Ein weiterer positiver Effekt der Nervenstimulation ist, dass die Weiterleitung von Schmerzimpulsen an das Gehirn unterbunden wird. Statt der starken Schmerzen im Bein spüren die Patienten nur noch ein leichtes Kribbeln, an das sie sich schnell gewöhnen.
Zuerst wurde Martina Thörmer unter örtlicher Betäubung eine Elektrode an den zuständigen Nerv verlegt. Am anderen Ende schloss die Ärztin zunächst einen externen Stimulator (Schrittmacher) an, mit dem sie verschiedene Testfrequenzen erzeugte. „Die Patienten mit Raucherbein sind bei vollem Bewusstsein. Denn sie müssen entscheiden, welche Einstellung bei ihnen die Schmerzen beseitigt und ein angenehmes Wärmegefühl im Bein bewirkt."

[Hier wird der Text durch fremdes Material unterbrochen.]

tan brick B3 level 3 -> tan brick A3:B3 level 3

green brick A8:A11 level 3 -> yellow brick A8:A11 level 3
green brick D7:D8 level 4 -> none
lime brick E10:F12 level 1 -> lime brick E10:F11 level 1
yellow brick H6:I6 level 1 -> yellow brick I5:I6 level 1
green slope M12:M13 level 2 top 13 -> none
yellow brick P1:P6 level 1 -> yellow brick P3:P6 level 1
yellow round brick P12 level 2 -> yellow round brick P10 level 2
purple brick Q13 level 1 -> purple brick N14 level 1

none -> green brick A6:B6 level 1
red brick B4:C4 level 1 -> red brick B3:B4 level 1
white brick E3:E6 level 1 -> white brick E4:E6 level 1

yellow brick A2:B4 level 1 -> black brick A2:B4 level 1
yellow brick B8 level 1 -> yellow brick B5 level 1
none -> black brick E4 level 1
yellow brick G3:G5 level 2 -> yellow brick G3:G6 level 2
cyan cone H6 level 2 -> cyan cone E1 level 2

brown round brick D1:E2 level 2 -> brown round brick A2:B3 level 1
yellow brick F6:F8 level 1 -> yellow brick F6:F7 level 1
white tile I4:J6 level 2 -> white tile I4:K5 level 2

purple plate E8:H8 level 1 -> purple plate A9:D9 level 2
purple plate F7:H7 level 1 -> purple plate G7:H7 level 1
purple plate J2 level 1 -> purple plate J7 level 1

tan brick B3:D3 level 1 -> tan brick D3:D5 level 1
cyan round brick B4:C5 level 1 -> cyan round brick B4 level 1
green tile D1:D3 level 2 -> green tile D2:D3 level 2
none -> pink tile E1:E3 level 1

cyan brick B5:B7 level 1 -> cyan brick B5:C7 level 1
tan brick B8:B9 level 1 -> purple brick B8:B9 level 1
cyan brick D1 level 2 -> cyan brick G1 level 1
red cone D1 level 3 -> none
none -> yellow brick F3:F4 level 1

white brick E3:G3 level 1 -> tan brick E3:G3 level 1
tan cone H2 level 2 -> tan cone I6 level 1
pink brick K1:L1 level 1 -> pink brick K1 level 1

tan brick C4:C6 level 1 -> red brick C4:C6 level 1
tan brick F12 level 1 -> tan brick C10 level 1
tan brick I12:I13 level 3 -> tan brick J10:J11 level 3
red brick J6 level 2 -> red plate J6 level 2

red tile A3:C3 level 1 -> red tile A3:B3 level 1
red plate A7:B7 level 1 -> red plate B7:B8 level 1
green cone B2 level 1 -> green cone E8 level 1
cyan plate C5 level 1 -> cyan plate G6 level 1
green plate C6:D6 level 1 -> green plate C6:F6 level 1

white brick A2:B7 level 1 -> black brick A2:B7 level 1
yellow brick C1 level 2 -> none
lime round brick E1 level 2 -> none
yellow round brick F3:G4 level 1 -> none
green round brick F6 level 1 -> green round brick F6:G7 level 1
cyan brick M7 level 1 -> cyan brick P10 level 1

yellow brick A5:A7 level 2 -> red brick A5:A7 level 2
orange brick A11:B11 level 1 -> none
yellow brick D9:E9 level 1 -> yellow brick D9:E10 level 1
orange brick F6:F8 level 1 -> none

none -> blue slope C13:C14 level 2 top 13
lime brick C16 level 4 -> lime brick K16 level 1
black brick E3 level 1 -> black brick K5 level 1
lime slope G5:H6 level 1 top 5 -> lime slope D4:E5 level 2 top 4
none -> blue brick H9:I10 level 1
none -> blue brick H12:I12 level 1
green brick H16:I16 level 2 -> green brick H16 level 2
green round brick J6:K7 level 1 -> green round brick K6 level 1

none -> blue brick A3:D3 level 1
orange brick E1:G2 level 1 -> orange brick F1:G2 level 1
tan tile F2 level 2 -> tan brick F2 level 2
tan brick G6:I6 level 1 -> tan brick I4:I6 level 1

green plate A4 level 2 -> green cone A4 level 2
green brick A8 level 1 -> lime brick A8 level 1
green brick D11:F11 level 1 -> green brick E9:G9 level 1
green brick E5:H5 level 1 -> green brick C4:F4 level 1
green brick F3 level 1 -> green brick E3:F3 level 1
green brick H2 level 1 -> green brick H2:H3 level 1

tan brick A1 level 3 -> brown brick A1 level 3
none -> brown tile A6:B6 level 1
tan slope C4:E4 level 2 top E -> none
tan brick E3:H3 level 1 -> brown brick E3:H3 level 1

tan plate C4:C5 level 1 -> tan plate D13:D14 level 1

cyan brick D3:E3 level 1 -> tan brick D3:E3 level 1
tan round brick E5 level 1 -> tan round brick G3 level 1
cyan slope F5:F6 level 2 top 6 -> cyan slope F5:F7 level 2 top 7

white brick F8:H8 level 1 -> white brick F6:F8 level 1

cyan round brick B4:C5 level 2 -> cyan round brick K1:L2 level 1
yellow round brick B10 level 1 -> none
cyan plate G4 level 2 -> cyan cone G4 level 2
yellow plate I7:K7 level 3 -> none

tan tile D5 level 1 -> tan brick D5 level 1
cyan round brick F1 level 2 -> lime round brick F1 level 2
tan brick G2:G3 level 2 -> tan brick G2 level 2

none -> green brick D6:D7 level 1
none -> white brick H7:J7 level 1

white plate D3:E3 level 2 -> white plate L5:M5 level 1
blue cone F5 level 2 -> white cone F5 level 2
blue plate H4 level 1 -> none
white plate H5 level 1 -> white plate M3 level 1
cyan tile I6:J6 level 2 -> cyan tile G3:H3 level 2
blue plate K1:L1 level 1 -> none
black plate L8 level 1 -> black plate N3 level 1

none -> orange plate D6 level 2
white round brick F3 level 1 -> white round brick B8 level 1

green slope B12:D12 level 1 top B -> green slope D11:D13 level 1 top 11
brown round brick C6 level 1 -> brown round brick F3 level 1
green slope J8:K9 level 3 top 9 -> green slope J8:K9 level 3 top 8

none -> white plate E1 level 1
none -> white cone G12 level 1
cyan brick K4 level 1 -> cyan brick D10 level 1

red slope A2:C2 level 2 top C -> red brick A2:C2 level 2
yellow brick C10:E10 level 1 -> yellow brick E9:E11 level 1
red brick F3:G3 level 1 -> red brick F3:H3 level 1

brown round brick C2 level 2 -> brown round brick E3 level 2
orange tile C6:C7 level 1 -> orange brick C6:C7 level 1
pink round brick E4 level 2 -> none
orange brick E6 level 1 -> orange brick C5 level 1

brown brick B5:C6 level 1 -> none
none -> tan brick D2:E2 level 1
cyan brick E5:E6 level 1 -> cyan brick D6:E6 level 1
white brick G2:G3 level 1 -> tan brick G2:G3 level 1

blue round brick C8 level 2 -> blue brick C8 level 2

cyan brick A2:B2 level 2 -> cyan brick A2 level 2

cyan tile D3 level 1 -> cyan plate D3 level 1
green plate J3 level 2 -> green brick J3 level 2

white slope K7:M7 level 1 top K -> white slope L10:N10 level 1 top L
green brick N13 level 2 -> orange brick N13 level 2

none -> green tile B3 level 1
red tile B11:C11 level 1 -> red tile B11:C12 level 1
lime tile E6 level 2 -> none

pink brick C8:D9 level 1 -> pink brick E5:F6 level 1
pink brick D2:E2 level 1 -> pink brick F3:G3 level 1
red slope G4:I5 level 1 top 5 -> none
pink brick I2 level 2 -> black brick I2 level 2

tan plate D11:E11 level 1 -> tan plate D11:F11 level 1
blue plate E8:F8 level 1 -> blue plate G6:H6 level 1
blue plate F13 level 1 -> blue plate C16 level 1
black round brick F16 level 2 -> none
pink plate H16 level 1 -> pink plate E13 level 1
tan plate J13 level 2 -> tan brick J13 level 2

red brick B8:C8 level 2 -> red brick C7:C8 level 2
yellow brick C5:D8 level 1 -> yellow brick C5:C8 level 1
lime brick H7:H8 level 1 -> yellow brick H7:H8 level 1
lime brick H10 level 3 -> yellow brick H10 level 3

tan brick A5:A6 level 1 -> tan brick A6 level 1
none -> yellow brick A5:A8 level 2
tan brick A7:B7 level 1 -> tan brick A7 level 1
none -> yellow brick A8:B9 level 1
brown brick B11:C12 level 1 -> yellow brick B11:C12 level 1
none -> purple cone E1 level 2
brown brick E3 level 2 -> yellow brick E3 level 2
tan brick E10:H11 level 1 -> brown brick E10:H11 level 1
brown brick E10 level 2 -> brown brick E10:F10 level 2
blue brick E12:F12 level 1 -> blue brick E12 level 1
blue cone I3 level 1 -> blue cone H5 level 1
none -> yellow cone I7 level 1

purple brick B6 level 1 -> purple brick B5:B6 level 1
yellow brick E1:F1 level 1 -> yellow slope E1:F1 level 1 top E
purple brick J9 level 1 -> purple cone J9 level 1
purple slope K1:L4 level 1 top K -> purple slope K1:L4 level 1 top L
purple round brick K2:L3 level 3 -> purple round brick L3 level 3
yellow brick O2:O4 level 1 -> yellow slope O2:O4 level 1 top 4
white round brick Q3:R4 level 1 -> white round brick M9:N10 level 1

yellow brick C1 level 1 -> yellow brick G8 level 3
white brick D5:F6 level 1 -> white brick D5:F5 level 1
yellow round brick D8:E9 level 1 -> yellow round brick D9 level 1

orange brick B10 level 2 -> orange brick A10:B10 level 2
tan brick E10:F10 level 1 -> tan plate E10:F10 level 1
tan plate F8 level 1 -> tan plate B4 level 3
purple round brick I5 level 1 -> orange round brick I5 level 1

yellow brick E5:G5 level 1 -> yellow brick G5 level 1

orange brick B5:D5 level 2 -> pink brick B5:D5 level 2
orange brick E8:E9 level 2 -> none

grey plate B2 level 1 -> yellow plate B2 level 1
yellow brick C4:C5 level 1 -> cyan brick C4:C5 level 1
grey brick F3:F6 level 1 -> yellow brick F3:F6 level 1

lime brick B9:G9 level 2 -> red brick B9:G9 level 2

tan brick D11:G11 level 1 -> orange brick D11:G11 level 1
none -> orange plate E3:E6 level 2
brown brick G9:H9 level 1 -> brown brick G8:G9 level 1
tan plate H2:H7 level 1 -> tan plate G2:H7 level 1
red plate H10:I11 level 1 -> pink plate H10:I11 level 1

Eine Fernbedienung unterstützt den Blutfluss bei einem Raucherbein
Einige Tage lang testete Martina Thörmer den externen Schrittmacher, bis die beste Programmierung gefunden war. Dann wurde in einer zweiten OP der eigentliche Schrittmacher (Stimulator) unter der Bauchhaut implantiert und mit der Elektrode verbunden. Durch eine kleine Fernsteuerung kann die Düsseldorferin nun jederzeit ihren Schrittmacher einschalten, sobald ihre Beine weh tun. Dann erwärmt sich das betroffene Bein, weil es sofort besser durchblutet wird. Gleichzeitig verschwinden auch die scheußlichen Schmerzen.
Heute freut sich Martina Thörmer: „Endlich kann ich wieder ohne Beschwerden laufen und sogar lange Spaziergänge machen. Aber am glücklichsten bin ich, dass mir durch dieses kleine Gerät die Amputation meines rechten Beins erspart blieb."